DensityPath: a level-set algorithm to visualize and reconstruct cell developmental trajectories for large-scale single-cell RNAseq data

Cell fates are determined by transition-states which occur during complex biological processes such as proliferation and differentiation. The advance in single-cell RNA sequencing (scRNAseq) provides the snapshots of single cell transcriptomes, thus offering an essential opportunity to study such complex biological processes. Here, we introduce a novel algorithm, DensityPath, which visualizes and reconstructs the underlying cell developmental trajectories for large-scale scRNAseq data. DensityPath has three merits.
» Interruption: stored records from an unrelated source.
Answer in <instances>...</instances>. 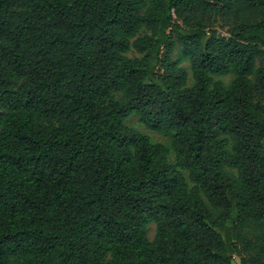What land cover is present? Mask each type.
Masks as SVG:
<instances>
[{
    "label": "trees",
    "instance_id": "1",
    "mask_svg": "<svg viewBox=\"0 0 264 264\" xmlns=\"http://www.w3.org/2000/svg\"><path fill=\"white\" fill-rule=\"evenodd\" d=\"M0 264H264V0H0Z\"/></svg>",
    "mask_w": 264,
    "mask_h": 264
},
{
    "label": "rangeland",
    "instance_id": "2",
    "mask_svg": "<svg viewBox=\"0 0 264 264\" xmlns=\"http://www.w3.org/2000/svg\"><path fill=\"white\" fill-rule=\"evenodd\" d=\"M174 58L176 57V52L174 53ZM179 64L181 66H183L189 76H190V71H189V64L187 61L184 60H180ZM231 77L230 75H225V76H217L214 77V80L216 81H221L223 84L227 85L230 81ZM126 125L132 127V128H136L138 129L141 133L147 135L150 137V139L152 140V142L155 143H162V144H168V139L160 134H157L151 130H148L147 128H145L143 125H141L138 121V118L136 116H131L127 121H126ZM173 158L170 157V160H172ZM148 239L151 241L154 237V230H155V226L154 224H150L148 227ZM235 261L237 262V259H235Z\"/></svg>",
    "mask_w": 264,
    "mask_h": 264
}]
</instances>
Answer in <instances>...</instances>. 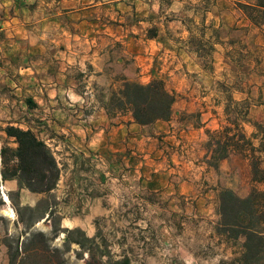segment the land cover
I'll return each instance as SVG.
<instances>
[{"label": "rangeland", "instance_id": "1", "mask_svg": "<svg viewBox=\"0 0 264 264\" xmlns=\"http://www.w3.org/2000/svg\"><path fill=\"white\" fill-rule=\"evenodd\" d=\"M256 2L162 0L163 37L174 48L169 70L162 67V59H155L150 69L139 67L135 41L127 47L112 45L97 60L99 67L68 69L77 90L88 92L90 102L112 124L132 116L111 109V98L127 82L164 81L176 100L169 121H161L167 133L148 130L149 157L128 147L122 152L109 149L103 159L99 153L73 159L71 152L64 154L70 151L69 133L42 111V95L28 92L35 85L19 91L20 96L2 90L0 264L9 262L8 246L13 252L22 251L23 244L42 238V233L67 264H232L240 257L243 240L218 233L219 195L231 189L245 198L253 188L264 191V183L253 181L242 153L231 154L217 169L210 167L206 132L239 124L250 137L255 122L264 124V27L252 25L239 7ZM174 17L183 21L185 35L181 24L166 23ZM156 30L152 27L148 36L156 37ZM61 69L58 64L52 67ZM229 97L250 104L247 117ZM29 98L37 107L27 105ZM13 122L15 127L31 129L54 152L60 177L52 191L34 193L20 189L16 180L2 181L1 150L17 147L3 133ZM261 158L264 161V154Z\"/></svg>", "mask_w": 264, "mask_h": 264}, {"label": "crops", "instance_id": "2", "mask_svg": "<svg viewBox=\"0 0 264 264\" xmlns=\"http://www.w3.org/2000/svg\"><path fill=\"white\" fill-rule=\"evenodd\" d=\"M161 1L0 0V97L3 89L20 96L35 85L28 92L41 94L42 111L54 116L59 128L69 133L70 151L64 154L71 152L73 159L97 157V153L103 159L109 149L122 152L128 147L149 157L148 130L167 133L165 122L142 126L131 116L110 123L104 111L90 102L89 93L77 90L75 79L67 71L88 65L99 67L97 60L112 45L127 47L131 41L138 46L139 67L150 69L155 59H162V67L167 65L164 69L169 70L174 48L163 37L166 30L160 22L165 17H159ZM166 23L181 24L185 35L182 20L174 17ZM154 26L156 37H149ZM57 64L62 69L53 71ZM98 73L103 71L99 68ZM5 109L9 111V106Z\"/></svg>", "mask_w": 264, "mask_h": 264}, {"label": "trees", "instance_id": "3", "mask_svg": "<svg viewBox=\"0 0 264 264\" xmlns=\"http://www.w3.org/2000/svg\"><path fill=\"white\" fill-rule=\"evenodd\" d=\"M239 7L252 25L264 27V0H257L253 5L239 4ZM175 100V95L160 79H154L149 84L127 82L123 90L111 98V109L128 111L137 124L148 126L169 121ZM229 101L237 110L243 108L245 116H248L250 104L247 101H235L232 97ZM26 103L31 108L37 107L30 98ZM106 109L111 115L110 108ZM253 126L255 132L250 137L240 129L239 124H230L222 130H207V164L217 169L231 154L242 153L250 163L253 181L264 183V161L261 158L264 154V124L255 122ZM5 133L14 139L17 147L5 146L1 150L2 181L16 180L20 189L26 188L34 193L52 191L60 177V168L52 149L31 129L8 125ZM219 216L218 233L229 239L243 240V251L232 264H264V191L253 188L247 197L241 198L231 189L222 190ZM37 241L39 244H34ZM77 243L81 245V242ZM23 245L22 251L16 248L15 252L11 245L8 246V264H67L61 251L53 248L50 239L45 238L43 233L42 238H32L28 246Z\"/></svg>", "mask_w": 264, "mask_h": 264}, {"label": "bare ground", "instance_id": "4", "mask_svg": "<svg viewBox=\"0 0 264 264\" xmlns=\"http://www.w3.org/2000/svg\"><path fill=\"white\" fill-rule=\"evenodd\" d=\"M5 200L7 201V202H9V200H8V197L5 195ZM9 214V213H8ZM10 214H13V211H11V213Z\"/></svg>", "mask_w": 264, "mask_h": 264}]
</instances>
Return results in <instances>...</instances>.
Firstly, by adopting the nonlinear dimension reduction algorithm elastic embedding, DensityPath reveals the intrinsic structures of the data. Secondly, by applying the powerful level set clustering method, DensityPath extracts the separate high density clusters of representative cell states (RCSs) from the single cell multimodal density landscape of gene expression space, enabling it to handle the heterogeneous scRNAseq data elegantly and accurately. Thirdly, DensityPath constructs cell state-transition path by finding the geodesic minimum spanning tree of the RCSs on the surface of the density landscape, making it more computationally efficient and accurate for large-scale dataset. The cell state-transition path constructed by DensityPath has the physical interpretation as the minimum-transition-energy (least-cost) path. We demonstrate that DensityPath is capable of identifying complex cell development trajectories with bifurcating and trifurcating branches on the human preimplantation embryos. We demonstrate that DensityPath is robust and has high accuracy of pseudotime calculation and branch assignment on the real scRNAseq as well as simulated datasets.